REQUIREMENT
Format the lines below as a JSON list of strings with one string per line, skipping blank lines and leaving out the pictures.

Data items
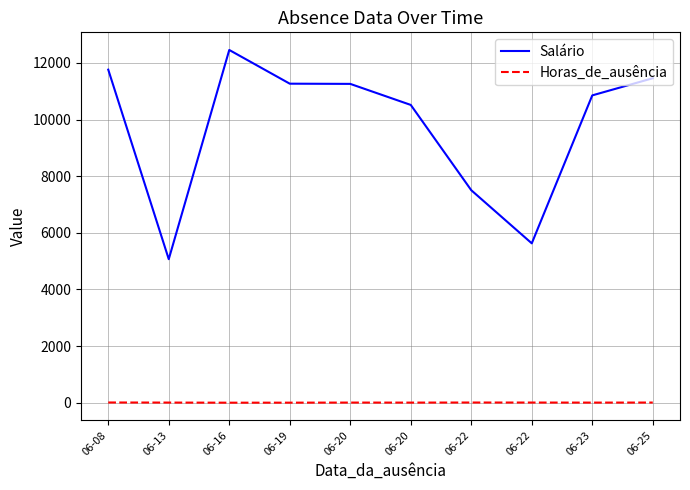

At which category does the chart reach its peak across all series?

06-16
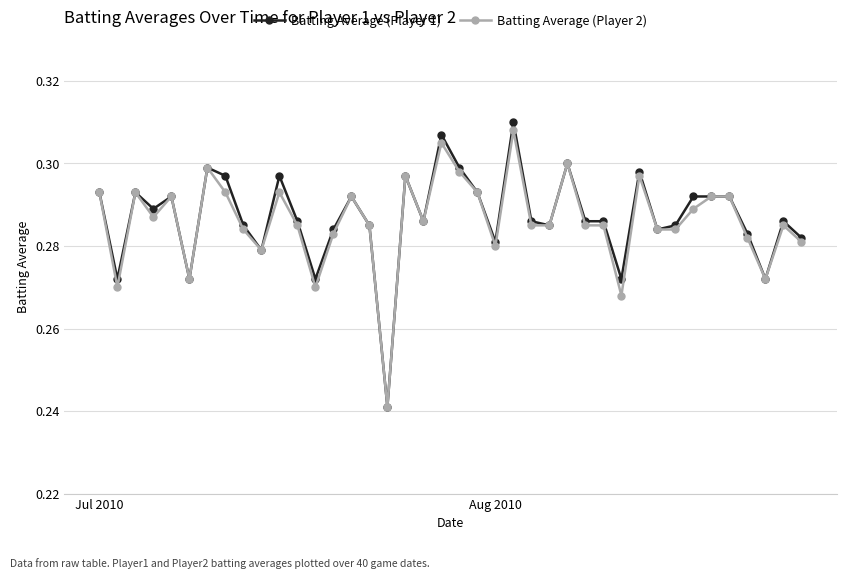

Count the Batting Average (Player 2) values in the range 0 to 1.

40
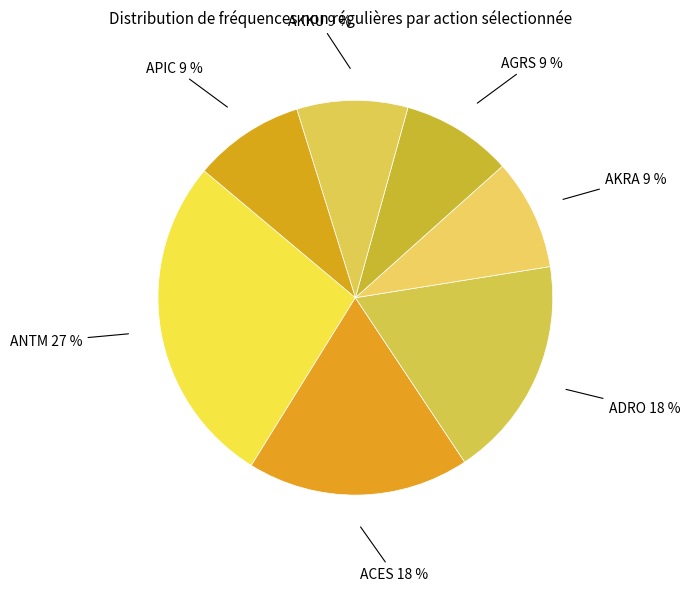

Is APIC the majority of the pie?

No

EXERCISE RESPONSE
[
  "At which category does the chart reach its peak across all series?",
  "06-16",
  "Count the Batting Average (Player 2) values in the range 0 to 1.",
  "40",
  "Is APIC the majority of the pie?",
  "No"
]